(WORK ITEM A) Reproduce word for word the article on Jimmie Johnson's interview about NASCAR.

(PASSAGE FOR REVIEW)
○ ○ ○ ○ ○ ○ ○

NASCAR great Jimmie Johnson waves. The new IndyCar driver will be in studio for the Indy 500 this month.

BRISTOL, TENNESSEE - AUGUST 17: Jimmie Johnson, driver of the #48 Ally Chevrolet, is introduced prior to the Monster Energy NASCAR Cup Series Bass Pro Shops NRA Night Race at Bristol Motor Speedway on August 17, 2019 in Bristol, Tennessee. (Photo by Sean Gardner/Getty Images)

NASCAR legend Jimmie Johnson appeared on In Depth With Graham Bensinger this week to discuss a plethora of topics regarding the sport. During his interview with Graham Bensinger, he revealed two major issues that are currently hurting NASCAR.

According to Johnson, NASCAR earnings potential for drivers has dropped by roughly 50 percent over the last six years.

"I would say that through earnings and potential for a team, it's been down probably 50 percent," Johnson said. "I would say from a driver contract standpoint, from 2015 to where it is now - it's probably half. And what starts that whole process is the tune-in numbers. The tune-in numbers drive the sponsorship numbers. That, obviously, drives the purse and then certainly the sponsorship on a given car that a driver shares."

Johnson also said he's heard rumors that drivers can't afford permanent insurance.

"I've heard rumors where these drivers can't afford permanent or temporary insurance," he added. "Which is just kind of standard issue in a sport with so much risk. And you hear drivers [say], ‘I can't afford it. I'm not gonna do it.’"

Later on in the interview, Bensinger asked Johnson what changes he would make to NASCAR if he was in charge of the sport. Believe it or not, he would reduce the overall schedule.

"I've always firmly felt that there's just too much racing in NASCAR," Johnson told Bensinger. "That's my opinion and I've had that conversation with executives at NASCAR. Reducing the schedule down to 25-28 races I think would be the ideal way to go about it."

Some NASCAR fans have complained about the amount of races on the schedule. Lowering that overall number would put a greater emphasis on the races that are held over the course of the season.

○ ○ ○ ○ ○ ○ ○

(WORKING DATA)
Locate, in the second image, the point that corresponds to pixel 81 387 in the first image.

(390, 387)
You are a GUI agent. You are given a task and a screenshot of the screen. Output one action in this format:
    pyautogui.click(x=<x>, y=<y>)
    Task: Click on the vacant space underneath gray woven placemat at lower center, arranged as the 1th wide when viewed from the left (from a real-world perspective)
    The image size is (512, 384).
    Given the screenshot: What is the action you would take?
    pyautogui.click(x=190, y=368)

○ ○ ○ ○ ○ ○ ○

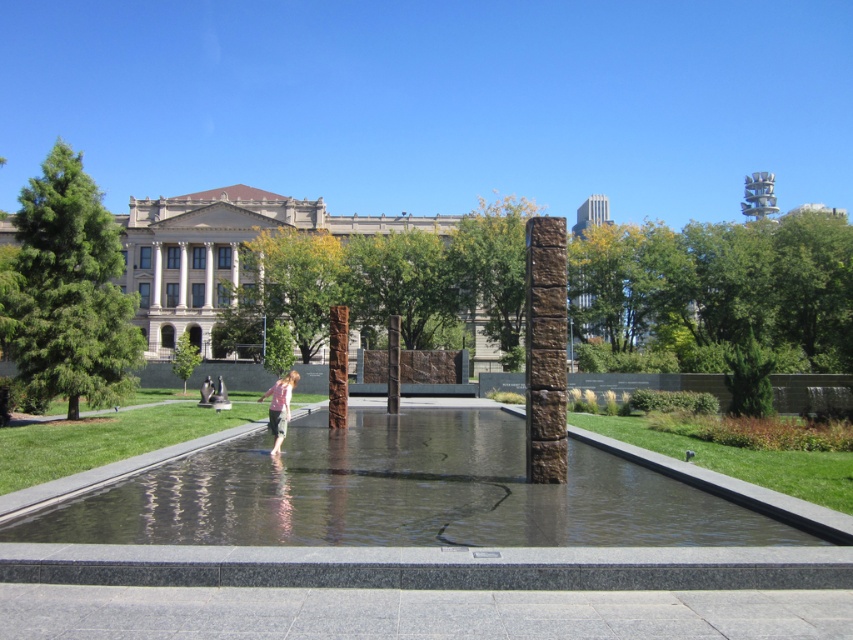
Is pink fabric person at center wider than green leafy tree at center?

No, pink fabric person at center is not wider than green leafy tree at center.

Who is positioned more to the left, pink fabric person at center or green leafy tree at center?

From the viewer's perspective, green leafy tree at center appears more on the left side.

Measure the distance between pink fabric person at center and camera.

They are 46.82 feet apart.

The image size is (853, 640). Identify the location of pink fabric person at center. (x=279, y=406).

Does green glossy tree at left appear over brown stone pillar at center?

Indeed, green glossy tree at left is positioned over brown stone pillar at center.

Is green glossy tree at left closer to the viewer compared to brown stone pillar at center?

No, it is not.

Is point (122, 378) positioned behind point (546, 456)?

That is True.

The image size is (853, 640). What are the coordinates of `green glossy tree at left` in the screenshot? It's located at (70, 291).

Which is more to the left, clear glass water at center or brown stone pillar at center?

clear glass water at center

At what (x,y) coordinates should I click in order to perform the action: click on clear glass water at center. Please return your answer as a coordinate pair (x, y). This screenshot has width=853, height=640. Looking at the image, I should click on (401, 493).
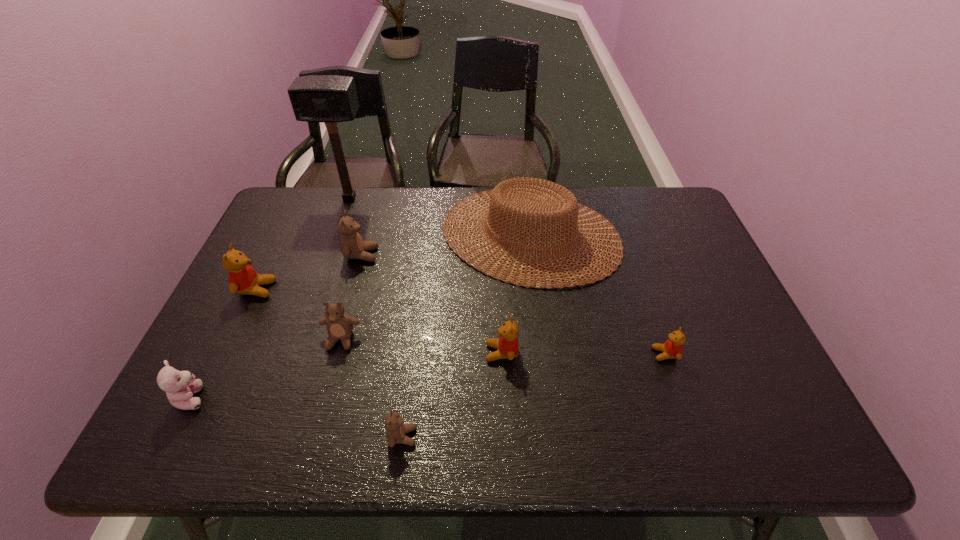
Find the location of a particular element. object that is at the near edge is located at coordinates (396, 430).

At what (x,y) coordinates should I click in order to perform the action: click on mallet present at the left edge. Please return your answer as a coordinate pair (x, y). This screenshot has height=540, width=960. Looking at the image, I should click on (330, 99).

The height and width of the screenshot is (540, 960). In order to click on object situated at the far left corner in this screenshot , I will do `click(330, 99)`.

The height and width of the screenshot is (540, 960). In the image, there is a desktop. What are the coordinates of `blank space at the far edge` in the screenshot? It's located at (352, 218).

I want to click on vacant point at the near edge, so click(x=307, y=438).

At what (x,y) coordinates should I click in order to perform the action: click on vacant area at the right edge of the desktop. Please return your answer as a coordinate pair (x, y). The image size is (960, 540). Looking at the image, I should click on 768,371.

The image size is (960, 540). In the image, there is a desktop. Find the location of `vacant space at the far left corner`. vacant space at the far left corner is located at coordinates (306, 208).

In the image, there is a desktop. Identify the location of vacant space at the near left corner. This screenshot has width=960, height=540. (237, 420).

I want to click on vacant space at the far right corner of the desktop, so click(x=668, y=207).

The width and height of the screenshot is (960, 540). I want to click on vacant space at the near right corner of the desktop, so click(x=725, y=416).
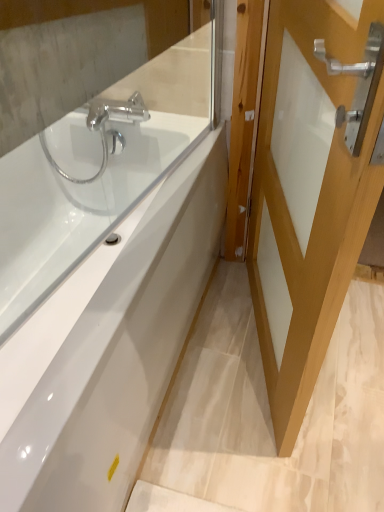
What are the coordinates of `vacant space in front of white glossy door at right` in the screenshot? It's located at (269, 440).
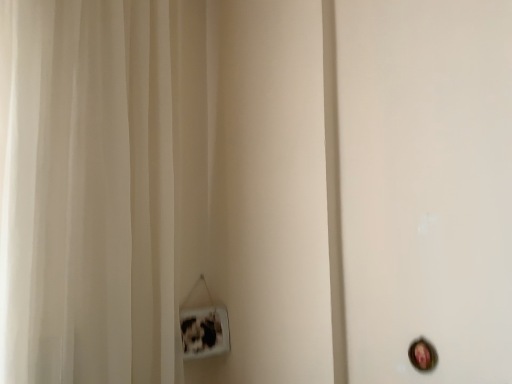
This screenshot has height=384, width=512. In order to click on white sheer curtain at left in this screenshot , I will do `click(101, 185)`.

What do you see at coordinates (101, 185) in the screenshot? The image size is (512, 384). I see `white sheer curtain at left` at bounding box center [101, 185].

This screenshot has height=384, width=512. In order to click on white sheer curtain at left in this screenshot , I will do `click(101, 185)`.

○ ○ ○ ○ ○ ○ ○

(WORK ITEM B) Rewrite the rows from the line containing "Is green glossy" through the line containing "Find the location of a", inclusive, replacing "brown stone pillar" with "gray stone column" and leaving everything else unchanged. Give only those lines, and omit the pictures.

(WRITTEN RESPONSE A)
NASCAR great Jimmie Johnson waves. The new IndyCar driver will be in studio for the Indy 500 this month.

BRISTOL, TENNESSEE - AUGUST 17: Jimmie Johnson, driver of the #48 Ally Chevrolet, is introduced prior to the Monster Energy NASCAR Cup Series Bass Pro Shops NRA Night Race at Bristol Motor Speedway on August 17, 2019 in Bristol, Tennessee. (Photo by Sean Gardner/Getty Images)

NASCAR legend Jimmie Johnson appeared on In Depth With Graham Bensinger this week to discuss a plethora of topics regarding the sport. During his interview with Graham Bensinger, he revealed two major issues that are currently hurting NASCAR.

According to Johnson, NASCAR earnings potential for drivers has dropped by roughly 50 percent over the last six years.

"I would say that through earnings and potential for a team, it's been down probably 50 percent," Johnson said. "I would say from a driver contract standpoint, from 2015 to where it is now - it's probably half. And what starts that whole process is the tune-in numbers. The tune-in numbers drive the sponsorship numbers. That, obviously, drives the purse and then certainly the sponsorship on a given car that a driver shares."

Johnson also said he's heard rumors that drivers can't afford permanent insurance.

"I've heard rumors where these drivers can't afford permanent or temporary insurance," he added. "Which is just kind of standard issue in a sport with so much risk. And you hear drivers [say], ‘I can't afford it. I'm not gonna do it.’"

Later on in the interview, Bensinger asked Johnson what changes he would make to NASCAR if he was in charge of the sport. Believe it or not, he would reduce the overall schedule.

"I've always firmly felt that there's just too much racing in NASCAR," Johnson told Bensinger. "That's my opinion and I've had that conversation with executives at NASCAR. Reducing the schedule down to 25-28 races I think would be the ideal way to go about it."

Some NASCAR fans have complained about the amount of races on the schedule. Lowering that overall number would put a greater emphasis on the races that are held over the course of the season.

(WRITTEN RESPONSE B)
Is green glossy tree at left closer to the viewer compared to gray stone column at center?

No, it is not.

Is point (122, 378) positioned behind point (546, 456)?

That is True.

The image size is (853, 640). What are the coordinates of `green glossy tree at left` in the screenshot? It's located at (70, 291).

Which is more to the left, clear glass water at center or gray stone column at center?

clear glass water at center

At what (x,y) coordinates should I click in order to perform the action: click on clear glass water at center. Please return your answer as a coordinate pair (x, y). This screenshot has width=853, height=640. Looking at the image, I should click on (401, 493).
Find the location of a particular element. object that is at the near edge is located at coordinates (396, 430).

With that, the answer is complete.